Brief: Copy each line of the data below that contains the string "расизмом", treating uppercase and lowercase as different.

Material to process:
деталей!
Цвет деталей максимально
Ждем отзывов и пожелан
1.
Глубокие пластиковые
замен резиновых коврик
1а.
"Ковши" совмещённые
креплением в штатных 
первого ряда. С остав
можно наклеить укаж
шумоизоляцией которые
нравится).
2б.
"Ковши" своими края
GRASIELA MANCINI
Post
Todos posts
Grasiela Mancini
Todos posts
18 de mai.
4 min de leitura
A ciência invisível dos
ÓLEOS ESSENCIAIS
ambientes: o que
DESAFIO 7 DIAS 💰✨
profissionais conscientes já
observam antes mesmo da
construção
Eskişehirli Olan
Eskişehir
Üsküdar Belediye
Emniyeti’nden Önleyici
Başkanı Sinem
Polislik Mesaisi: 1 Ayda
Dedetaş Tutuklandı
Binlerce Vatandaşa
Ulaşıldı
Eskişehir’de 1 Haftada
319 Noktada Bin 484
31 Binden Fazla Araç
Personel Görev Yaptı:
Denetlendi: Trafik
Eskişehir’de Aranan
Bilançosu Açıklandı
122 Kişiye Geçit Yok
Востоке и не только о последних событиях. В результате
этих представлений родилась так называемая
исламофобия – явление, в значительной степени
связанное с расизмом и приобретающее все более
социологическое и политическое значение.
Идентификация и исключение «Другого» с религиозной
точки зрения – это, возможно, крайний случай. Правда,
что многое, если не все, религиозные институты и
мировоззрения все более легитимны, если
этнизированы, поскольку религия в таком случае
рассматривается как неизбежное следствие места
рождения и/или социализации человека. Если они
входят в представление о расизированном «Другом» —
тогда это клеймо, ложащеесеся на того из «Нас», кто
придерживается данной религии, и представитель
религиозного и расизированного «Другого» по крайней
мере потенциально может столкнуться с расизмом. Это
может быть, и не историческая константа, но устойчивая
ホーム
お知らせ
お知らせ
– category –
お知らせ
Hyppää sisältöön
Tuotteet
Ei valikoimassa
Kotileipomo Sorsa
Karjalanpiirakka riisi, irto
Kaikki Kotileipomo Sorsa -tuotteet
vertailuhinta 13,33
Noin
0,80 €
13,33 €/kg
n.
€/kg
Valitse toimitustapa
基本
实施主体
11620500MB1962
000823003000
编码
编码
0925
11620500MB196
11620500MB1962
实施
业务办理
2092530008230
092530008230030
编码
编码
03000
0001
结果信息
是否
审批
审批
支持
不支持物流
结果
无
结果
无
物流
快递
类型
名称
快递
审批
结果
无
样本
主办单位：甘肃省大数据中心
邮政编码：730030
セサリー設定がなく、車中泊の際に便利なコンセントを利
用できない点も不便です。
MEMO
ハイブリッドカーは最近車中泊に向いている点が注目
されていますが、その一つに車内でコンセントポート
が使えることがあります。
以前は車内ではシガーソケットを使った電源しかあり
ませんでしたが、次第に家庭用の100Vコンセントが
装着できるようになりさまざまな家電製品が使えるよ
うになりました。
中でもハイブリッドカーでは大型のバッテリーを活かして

--

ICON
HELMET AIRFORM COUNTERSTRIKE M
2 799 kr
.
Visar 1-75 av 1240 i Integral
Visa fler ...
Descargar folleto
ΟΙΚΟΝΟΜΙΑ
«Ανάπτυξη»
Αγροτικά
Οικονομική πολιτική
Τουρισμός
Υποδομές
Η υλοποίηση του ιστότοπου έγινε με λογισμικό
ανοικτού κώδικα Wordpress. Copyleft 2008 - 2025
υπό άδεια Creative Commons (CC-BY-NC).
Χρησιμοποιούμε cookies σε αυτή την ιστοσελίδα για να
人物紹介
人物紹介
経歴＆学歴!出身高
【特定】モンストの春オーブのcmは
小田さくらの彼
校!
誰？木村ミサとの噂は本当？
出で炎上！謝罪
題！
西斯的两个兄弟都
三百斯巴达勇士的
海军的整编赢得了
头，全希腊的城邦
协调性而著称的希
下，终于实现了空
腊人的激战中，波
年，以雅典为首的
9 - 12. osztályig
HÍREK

Solution:
связанное с расизмом и приобретающее все более
мере потенциально может столкнуться с расизмом. Это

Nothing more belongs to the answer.